Literally Driving Down Memory Lane...
My friend Ange sent me a text this morning 'extremes of weather seem to follow you', the snow was coming down outside, looking very pretty as I went downstairs to run indoors again!
I have spent my time here at Buxted Park indoors most of the time, it is a lovely environment to be in, a roaring log fire and big windows looking out over spectacular views.
I have spent my days working with my clients.
Soon I am to leave this way of life behind, for now anyway. I have been working in people's lives most of my life, since I was seventeen years old.
I have always really loved my work, in truth it hasn't ever felt like work... I never actually planned to do it either, it planned me! Or it has seemed that way... So being here in Buxted has seen me conversing with people all day long, I am totally happy in this world.

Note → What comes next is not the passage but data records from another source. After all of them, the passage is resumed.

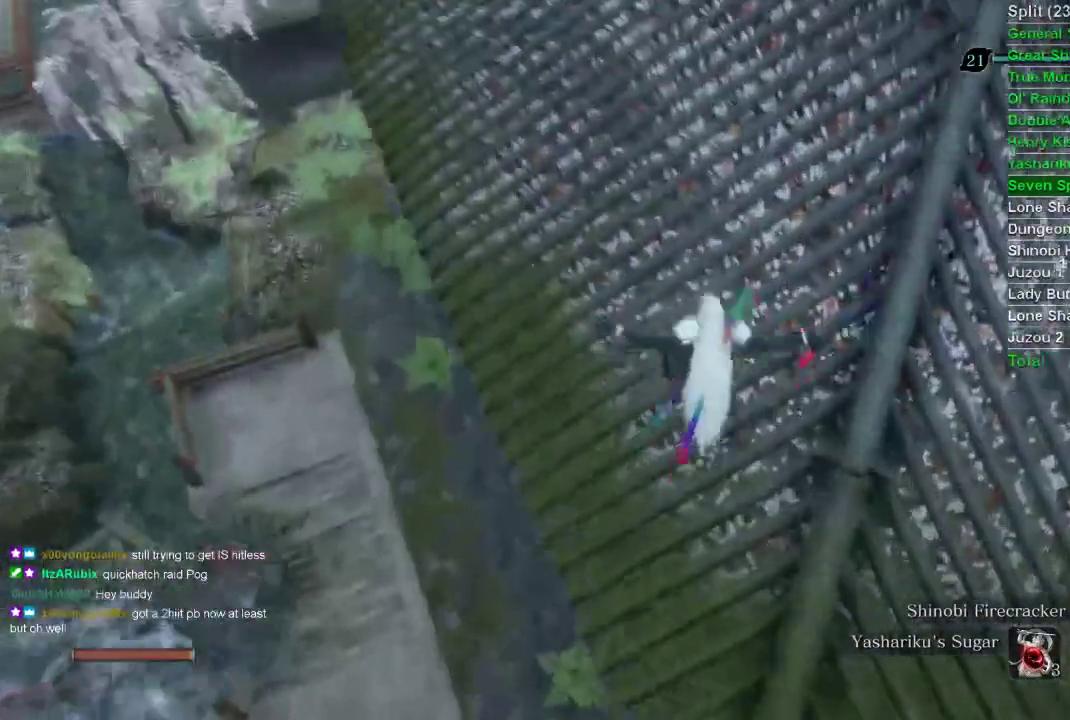
{"buttons": [], "left_stick": "up", "right_stick": "center", "events": [[500, "left_stick", "up"]]}
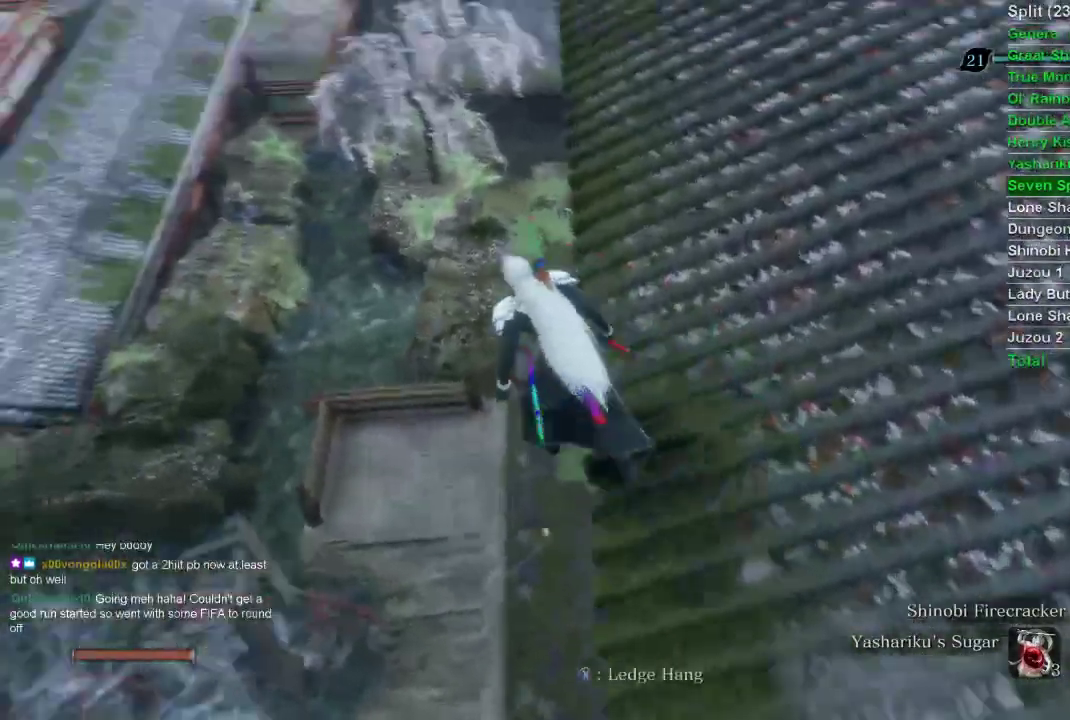
{"buttons": [], "left_stick": "up", "right_stick": "right", "events": [[267, "right_stick", "right"]]}
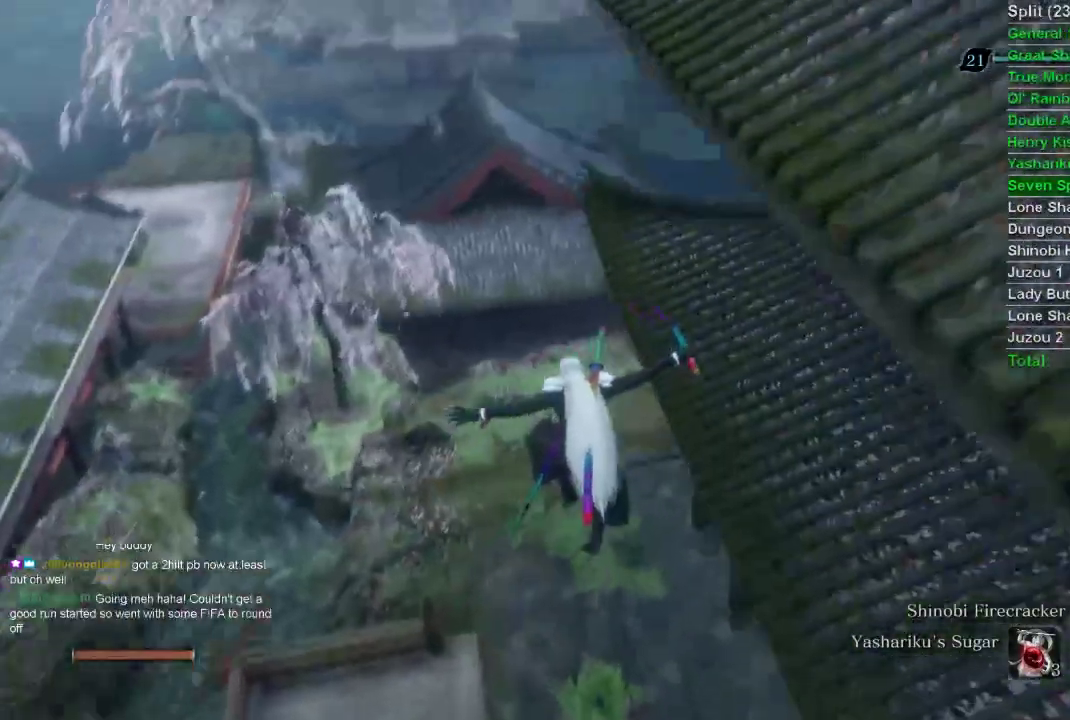
{"buttons": [], "left_stick": "up", "right_stick": "center", "events": [[300, "right_stick", "center"]]}
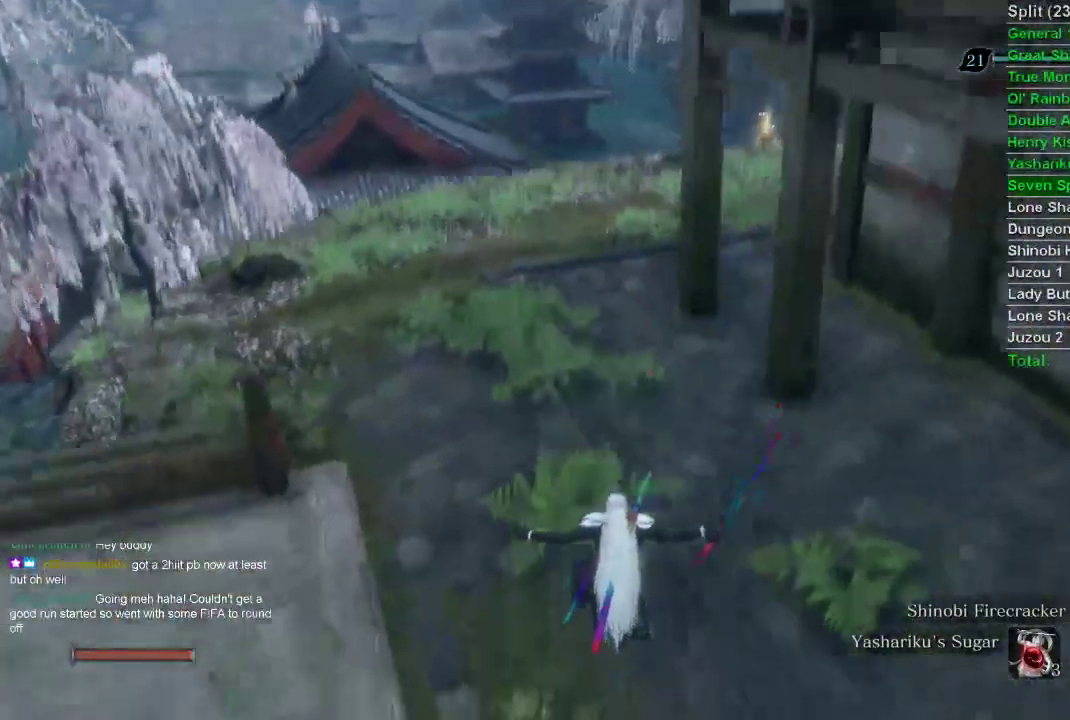
{"buttons": ["CIRCLE"], "left_stick": "up", "right_stick": "center", "events": [[400, "CIRCLE", "down"]]}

My decision to take a break from it, a sabbatical, has not been about not loving being with my clients; it has been about a inner voice, quiet but insistant, asking me to take a break; to run to write to allow my website 'Running Conscious' space and energy to grow, for me to have space and energy to grow, for my relationship with Anadi to have space and time and energy to keep deepening and growing...
It has reminded me that the biggest gift I give others is my own healing, that I teach by example, that I walk the talk...
I am always inspired by Ghandi's words 'Be the change you want to see in the world...'
The essence of my work is the help, encourage and inspire others to reconnect with and return to their true self, to heal the wounds from the past and to become whole. To listen to their heart... If I do not do the same thing my work loses its anchor and will not be in authentic!
I was sitting in the bar yesterday with my client Tim, who is my friend too. (I asked him how he would like to be 'titled' and he said either or both)
We were exploring and talking together, looking out over the bright winter morn enjoying coffee and pastries. Well If the truth be told it was Tim who was eating all the pastries!
I glanced to my left and saw a familiar face from many years ago... It was Tom Cunningham and his wife Anne walking into the bar.
'Oh wow, It's Tom'! I said to Tim, 'do you mind if I say hello'? 'No no of course not' Tim said'.
'Julia'! Tom and Anne exclaimed as I walked towards them...
Tom was a huge part of 'launching' me into my work in the City (of London) in the early 90's. He had said to me back then, when he first introduced me to a new client, that he had watched me working with people here in Buxted and had seen the changes in them, and so felt confident to recommend me.
Tom is 'a man of influence' and so it was through him that I met many of my clients who were working within big organisations; people who needed some support and guidance... My life as a coach in the corporate world took off from there.
He was one of the first members of the fitness centre that I set up here with Nigel, (my first husband); it does not exist now, but back then it was lively gym with a core membership of people in the area....
After we had greeted one another and I had introduced him to Tim and we had talked a bit about the 'old days' Tom commented that in his view our gym back then remains the best gym he has ever been too... 'The energy was good and it was professionally run' .. 'Thank you Tom' I said... and it felt for a moment like we were back twenty seven years, standing chatting as we used to,Tom appreciating my skills and what I offered him in the gym, but also taking the position of my mentor and supporter, encouraging me, affirming me... And then he asked 'Are you still running Julia'? 'Yes, still running... fast in my fifties' I laughed....
I am always fascinated and curious about how our life paths cross with one another, how there appear to be cycles we circle around, energetically and actually. I wonder what it was that brought Tom and I together again after over twenty years...?
I drove through the lanes here later on to visit a client; the lanes that I ran many many miles in, and I was reminded of my runs in the past in the winter dark. As long as it wasn't too cloudy, I ran by the light of the moon and the stars. My eyes grew accustomed to my dark runs where I truly ran in each step, the moment became very profound and timeless, I really was just present within my footfall. I ran in the silence of winter nights and became accustomed to the rustles of animals in the hedgerows and fields, occasionally a sudden sound saw me jump and skitter like a wild animal myself!
Summer runs stretched on and on along the leafy lanes, sunny and beautiful whilst the winter ones had a silvery beauty all of their own.
On my way back in the dark, a magnificent stag leapt from the hedge and crossed the road right in front if me, his antlers shining in my headlights...
And then I discovered that I was lost! Lost in the lanes I know like the back of my hand... I arrived back at the hotel eventually, having driven a merry route around and about. Perhaps I just wanted to remember once again these lanes... A drive literally down memory lane!
Later...
Last night Anadi and I drove to Brighton and enjoyed a really lovely evening with our friends Simon and Fiona... Si is editing my book 'A Girlfriend For A Year' and we were originally planning to have a 'book meeting' in the daytime.
But my day got full, so the meeting slid down to the evening. This meant that Fiona and Anadi could 'join in' and join us.
I imagine that if looking in from the outside, our book meeting could have been easily mistaken for four friends meeting up for dinner and laughter and delicious food!
One thing I did discover is that not being able to park very near a pub by the seaside, and being a nomad travelling light who does not own a coat is not a combination to be recommended in January in the UK!